Requisiti del compito: Restituisci tutte le righe dell'elenco, senza cambiarne una sola parola né l'ordine.

Elenco di partenza:
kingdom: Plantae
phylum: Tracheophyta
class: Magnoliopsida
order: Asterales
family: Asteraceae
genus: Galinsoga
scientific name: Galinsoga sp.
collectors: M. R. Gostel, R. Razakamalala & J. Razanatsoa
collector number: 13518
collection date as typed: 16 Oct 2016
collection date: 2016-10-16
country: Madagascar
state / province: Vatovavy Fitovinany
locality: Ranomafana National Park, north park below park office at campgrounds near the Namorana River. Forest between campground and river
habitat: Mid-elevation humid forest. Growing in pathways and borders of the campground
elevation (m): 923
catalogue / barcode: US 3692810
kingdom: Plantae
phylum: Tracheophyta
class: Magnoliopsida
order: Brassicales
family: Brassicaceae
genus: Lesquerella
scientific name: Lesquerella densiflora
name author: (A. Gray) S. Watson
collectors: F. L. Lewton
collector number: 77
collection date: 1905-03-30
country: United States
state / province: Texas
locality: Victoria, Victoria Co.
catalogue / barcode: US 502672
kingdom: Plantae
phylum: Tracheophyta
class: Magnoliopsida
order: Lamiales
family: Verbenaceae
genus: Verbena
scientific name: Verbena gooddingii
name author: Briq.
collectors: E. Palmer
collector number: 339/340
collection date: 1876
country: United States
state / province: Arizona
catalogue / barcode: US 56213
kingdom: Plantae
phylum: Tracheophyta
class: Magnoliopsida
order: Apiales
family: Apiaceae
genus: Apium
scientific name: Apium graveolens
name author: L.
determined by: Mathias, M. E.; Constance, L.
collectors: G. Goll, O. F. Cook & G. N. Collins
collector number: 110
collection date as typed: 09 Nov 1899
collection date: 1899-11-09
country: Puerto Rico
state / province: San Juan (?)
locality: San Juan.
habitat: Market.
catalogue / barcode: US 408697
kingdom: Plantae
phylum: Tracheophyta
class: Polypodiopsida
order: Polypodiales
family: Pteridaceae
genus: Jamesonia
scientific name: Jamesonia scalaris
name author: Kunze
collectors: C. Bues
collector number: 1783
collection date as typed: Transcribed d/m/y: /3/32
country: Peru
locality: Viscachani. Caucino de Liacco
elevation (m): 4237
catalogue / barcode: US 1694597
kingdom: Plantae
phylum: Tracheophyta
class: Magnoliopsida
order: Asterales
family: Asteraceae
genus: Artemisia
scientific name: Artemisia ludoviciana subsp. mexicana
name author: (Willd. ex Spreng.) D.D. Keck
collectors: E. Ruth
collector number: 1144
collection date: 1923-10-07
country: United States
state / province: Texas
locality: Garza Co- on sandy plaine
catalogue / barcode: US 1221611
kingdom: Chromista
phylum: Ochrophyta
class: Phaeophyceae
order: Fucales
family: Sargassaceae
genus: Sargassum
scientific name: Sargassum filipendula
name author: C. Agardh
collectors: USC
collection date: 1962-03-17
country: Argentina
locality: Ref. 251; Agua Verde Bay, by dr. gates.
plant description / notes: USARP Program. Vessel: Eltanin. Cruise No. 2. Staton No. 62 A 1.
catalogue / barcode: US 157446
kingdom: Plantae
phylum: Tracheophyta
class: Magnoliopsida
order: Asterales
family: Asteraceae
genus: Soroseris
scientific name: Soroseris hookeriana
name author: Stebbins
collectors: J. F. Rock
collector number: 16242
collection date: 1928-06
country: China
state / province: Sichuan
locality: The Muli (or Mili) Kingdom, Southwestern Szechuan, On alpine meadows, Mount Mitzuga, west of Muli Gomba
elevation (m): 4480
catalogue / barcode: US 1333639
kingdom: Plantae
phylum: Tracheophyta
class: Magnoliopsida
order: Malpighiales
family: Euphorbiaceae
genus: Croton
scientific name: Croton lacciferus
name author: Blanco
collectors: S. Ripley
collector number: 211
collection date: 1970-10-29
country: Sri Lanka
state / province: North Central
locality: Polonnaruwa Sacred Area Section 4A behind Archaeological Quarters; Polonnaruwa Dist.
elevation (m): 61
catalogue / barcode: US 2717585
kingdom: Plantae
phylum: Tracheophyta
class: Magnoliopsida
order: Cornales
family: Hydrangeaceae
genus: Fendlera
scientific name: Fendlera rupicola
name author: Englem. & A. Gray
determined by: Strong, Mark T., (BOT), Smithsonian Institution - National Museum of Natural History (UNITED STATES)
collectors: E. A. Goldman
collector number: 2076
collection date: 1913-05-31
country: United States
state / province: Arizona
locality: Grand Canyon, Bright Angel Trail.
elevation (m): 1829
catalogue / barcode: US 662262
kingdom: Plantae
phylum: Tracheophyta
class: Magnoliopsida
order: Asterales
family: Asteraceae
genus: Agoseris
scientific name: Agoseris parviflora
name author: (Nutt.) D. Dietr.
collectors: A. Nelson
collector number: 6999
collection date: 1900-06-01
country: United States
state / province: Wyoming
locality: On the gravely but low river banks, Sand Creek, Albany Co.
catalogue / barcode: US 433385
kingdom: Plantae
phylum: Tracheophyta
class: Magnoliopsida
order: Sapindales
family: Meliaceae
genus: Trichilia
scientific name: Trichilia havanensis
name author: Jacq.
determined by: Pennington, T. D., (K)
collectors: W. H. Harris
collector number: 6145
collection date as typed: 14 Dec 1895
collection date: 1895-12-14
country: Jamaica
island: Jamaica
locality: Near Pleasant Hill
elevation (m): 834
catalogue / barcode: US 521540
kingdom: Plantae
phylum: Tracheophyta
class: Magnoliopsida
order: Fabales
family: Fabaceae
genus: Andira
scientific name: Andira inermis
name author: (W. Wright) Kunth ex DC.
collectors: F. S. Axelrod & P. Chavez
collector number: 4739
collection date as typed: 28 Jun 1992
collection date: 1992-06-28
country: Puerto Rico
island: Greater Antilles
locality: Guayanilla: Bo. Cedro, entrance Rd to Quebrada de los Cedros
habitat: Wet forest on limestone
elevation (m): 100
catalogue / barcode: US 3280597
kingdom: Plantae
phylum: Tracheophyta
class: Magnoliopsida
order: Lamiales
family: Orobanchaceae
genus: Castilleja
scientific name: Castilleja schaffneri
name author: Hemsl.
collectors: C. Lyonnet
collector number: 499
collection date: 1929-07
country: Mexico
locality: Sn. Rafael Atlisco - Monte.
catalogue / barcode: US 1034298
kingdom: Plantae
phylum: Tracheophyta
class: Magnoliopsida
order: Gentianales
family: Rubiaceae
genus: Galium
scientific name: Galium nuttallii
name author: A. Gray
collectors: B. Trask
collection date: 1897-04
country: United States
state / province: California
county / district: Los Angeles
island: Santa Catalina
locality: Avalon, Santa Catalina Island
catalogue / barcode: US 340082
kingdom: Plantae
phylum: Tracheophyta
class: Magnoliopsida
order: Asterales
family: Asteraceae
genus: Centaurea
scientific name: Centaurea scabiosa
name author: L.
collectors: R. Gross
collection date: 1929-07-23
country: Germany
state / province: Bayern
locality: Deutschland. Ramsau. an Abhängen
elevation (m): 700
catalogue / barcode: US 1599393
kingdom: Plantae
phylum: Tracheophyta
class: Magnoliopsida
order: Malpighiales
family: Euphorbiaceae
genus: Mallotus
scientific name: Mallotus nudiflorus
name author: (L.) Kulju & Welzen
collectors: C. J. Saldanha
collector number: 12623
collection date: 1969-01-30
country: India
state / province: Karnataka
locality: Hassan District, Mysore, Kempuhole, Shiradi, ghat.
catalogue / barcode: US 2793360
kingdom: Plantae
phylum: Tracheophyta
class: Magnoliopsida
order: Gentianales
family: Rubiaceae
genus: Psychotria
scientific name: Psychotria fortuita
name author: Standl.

Soluzione proposta:
kingdom: Plantae
phylum: Tracheophyta
class: Magnoliopsida
order: Asterales
family: Asteraceae
genus: Galinsoga
scientific name: Galinsoga sp.
collectors: M. R. Gostel, R. Razakamalala & J. Razanatsoa
collector number: 13518
collection date as typed: 16 Oct 2016
collection date: 2016-10-16
country: Madagascar
state / province: Vatovavy Fitovinany
locality: Ranomafana National Park, north park below park office at campgrounds near the Namorana River. Forest between campground and river
habitat: Mid-elevation humid forest. Growing in pathways and borders of the campground
elevation (m): 923
catalogue / barcode: US 3692810
kingdom: Plantae
phylum: Tracheophyta
class: Magnoliopsida
order: Brassicales
family: Brassicaceae
genus: Lesquerella
scientific name: Lesquerella densiflora
name author: (A. Gray) S. Watson
collectors: F. L. Lewton
collector number: 77
collection date: 1905-03-30
country: United States
state / province: Texas
locality: Victoria, Victoria Co.
catalogue / barcode: US 502672
kingdom: Plantae
phylum: Tracheophyta
class: Magnoliopsida
order: Lamiales
family: Verbenaceae
genus: Verbena
scientific name: Verbena gooddingii
name author: Briq.
collectors: E. Palmer
collector number: 339/340
collection date: 1876
country: United States
state / province: Arizona
catalogue / barcode: US 56213
kingdom: Plantae
phylum: Tracheophyta
class: Magnoliopsida
order: Apiales
family: Apiaceae
genus: Apium
scientific name: Apium graveolens
name author: L.
determined by: Mathias, M. E.; Constance, L.
collectors: G. Goll, O. F. Cook & G. N. Collins
collector number: 110
collection date as typed: 09 Nov 1899
collection date: 1899-11-09
country: Puerto Rico
state / province: San Juan (?)
locality: San Juan.
habitat: Market.
catalogue / barcode: US 408697
kingdom: Plantae
phylum: Tracheophyta
class: Polypodiopsida
order: Polypodiales
family: Pteridaceae
genus: Jamesonia
scientific name: Jamesonia scalaris
name author: Kunze
collectors: C. Bues
collector number: 1783
collection date as typed: Transcribed d/m/y: /3/32
country: Peru
locality: Viscachani. Caucino de Liacco
elevation (m): 4237
catalogue / barcode: US 1694597
kingdom: Plantae
phylum: Tracheophyta
class: Magnoliopsida
order: Asterales
family: Asteraceae
genus: Artemisia
scientific name: Artemisia ludoviciana subsp. mexicana
name author: (Willd. ex Spreng.) D.D. Keck
collectors: E. Ruth
collector number: 1144
collection date: 1923-10-07
country: United States
state / province: Texas
locality: Garza Co- on sandy plaine
catalogue / barcode: US 1221611
kingdom: Chromista
phylum: Ochrophyta
class: Phaeophyceae
order: Fucales
family: Sargassaceae
genus: Sargassum
scientific name: Sargassum filipendula
name author: C. Agardh
collectors: USC
collection date: 1962-03-17
country: Argentina
locality: Ref. 251; Agua Verde Bay, by dr. gates.
plant description / notes: USARP Program. Vessel: Eltanin. Cruise No. 2. Staton No. 62 A 1.
catalogue / barcode: US 157446
kingdom: Plantae
phylum: Tracheophyta
class: Magnoliopsida
order: Asterales
family: Asteraceae
genus: Soroseris
scientific name: Soroseris hookeriana
name author: Stebbins
collectors: J. F. Rock
collector number: 16242
collection date: 1928-06
country: China
state / province: Sichuan
locality: The Muli (or Mili) Kingdom, Southwestern Szechuan, On alpine meadows, Mount Mitzuga, west of Muli Gomba
elevation (m): 4480
catalogue / barcode: US 1333639
kingdom: Plantae
phylum: Tracheophyta
class: Magnoliopsida
order: Malpighiales
family: Euphorbiaceae
genus: Croton
scientific name: Croton lacciferus
name author: Blanco
collectors: S. Ripley
collector number: 211
collection date: 1970-10-29
country: Sri Lanka
state / province: North Central
locality: Polonnaruwa Sacred Area Section 4A behind Archaeological Quarters; Polonnaruwa Dist.
elevation (m): 61
catalogue / barcode: US 2717585
kingdom: Plantae
phylum: Tracheophyta
class: Magnoliopsida
order: Cornales
family: Hydrangeaceae
genus: Fendlera
scientific name: Fendlera rupicola
name author: Englem. & A. Gray
determined by: Strong, Mark T., (BOT), Smithsonian Institution - National Museum of Natural History (UNITED STATES)
collectors: E. A. Goldman
collector number: 2076
collection date: 1913-05-31
country: United States
state / province: Arizona
locality: Grand Canyon, Bright Angel Trail.
elevation (m): 1829
catalogue / barcode: US 662262
kingdom: Plantae
phylum: Tracheophyta
class: Magnoliopsida
order: Asterales
family: Asteraceae
genus: Agoseris
scientific name: Agoseris parviflora
name author: (Nutt.) D. Dietr.
collectors: A. Nelson
collector number: 6999
collection date: 1900-06-01
country: United States
state / province: Wyoming
locality: On the gravely but low river banks, Sand Creek, Albany Co.
catalogue / barcode: US 433385
kingdom: Plantae
phylum: Tracheophyta
class: Magnoliopsida
order: Sapindales
family: Meliaceae
genus: Trichilia
scientific name: Trichilia havanensis
name author: Jacq.
determined by: Pennington, T. D., (K)
collectors: W. H. Harris
collector number: 6145
collection date as typed: 14 Dec 1895
collection date: 1895-12-14
country: Jamaica
island: Jamaica
locality: Near Pleasant Hill
elevation (m): 834
catalogue / barcode: US 521540
kingdom: Plantae
phylum: Tracheophyta
class: Magnoliopsida
order: Fabales
family: Fabaceae
genus: Andira
scientific name: Andira inermis
name author: (W. Wright) Kunth ex DC.
collectors: F. S. Axelrod & P. Chavez
collector number: 4739
collection date as typed: 28 Jun 1992
collection date: 1992-06-28
country: Puerto Rico
island: Greater Antilles
locality: Guayanilla: Bo. Cedro, entrance Rd to Quebrada de los Cedros
habitat: Wet forest on limestone
elevation (m): 100
catalogue / barcode: US 3280597
kingdom: Plantae
phylum: Tracheophyta
class: Magnoliopsida
order: Lamiales
family: Orobanchaceae
genus: Castilleja
scientific name: Castilleja schaffneri
name author: Hemsl.
collectors: C. Lyonnet
collector number: 499
collection date: 1929-07
country: Mexico
locality: Sn. Rafael Atlisco - Monte.
catalogue / barcode: US 1034298
kingdom: Plantae
phylum: Tracheophyta
class: Magnoliopsida
order: Gentianales
family: Rubiaceae
genus: Galium
scientific name: Galium nuttallii
name author: A. Gray
collectors: B. Trask
collection date: 1897-04
country: United States
state / province: California
county / district: Los Angeles
island: Santa Catalina
locality: Avalon, Santa Catalina Island
catalogue / barcode: US 340082
kingdom: Plantae
phylum: Tracheophyta
class: Magnoliopsida
order: Asterales
family: Asteraceae
genus: Centaurea
scientific name: Centaurea scabiosa
name author: L.
collectors: R. Gross
collection date: 1929-07-23
country: Germany
state / province: Bayern
locality: Deutschland. Ramsau. an Abhängen
elevation (m): 700
catalogue / barcode: US 1599393
kingdom: Plantae
phylum: Tracheophyta
class: Magnoliopsida
order: Malpighiales
family: Euphorbiaceae
genus: Mallotus
scientific name: Mallotus nudiflorus
name author: (L.) Kulju & Welzen
collectors: C. J. Saldanha
collector number: 12623
collection date: 1969-01-30
country: India
state / province: Karnataka
locality: Hassan District, Mysore, Kempuhole, Shiradi, ghat.
catalogue / barcode: US 2793360
kingdom: Plantae
phylum: Tracheophyta
class: Magnoliopsida
order: Gentianales
family: Rubiaceae
genus: Psychotria
scientific name: Psychotria fortuita
name author: Standl.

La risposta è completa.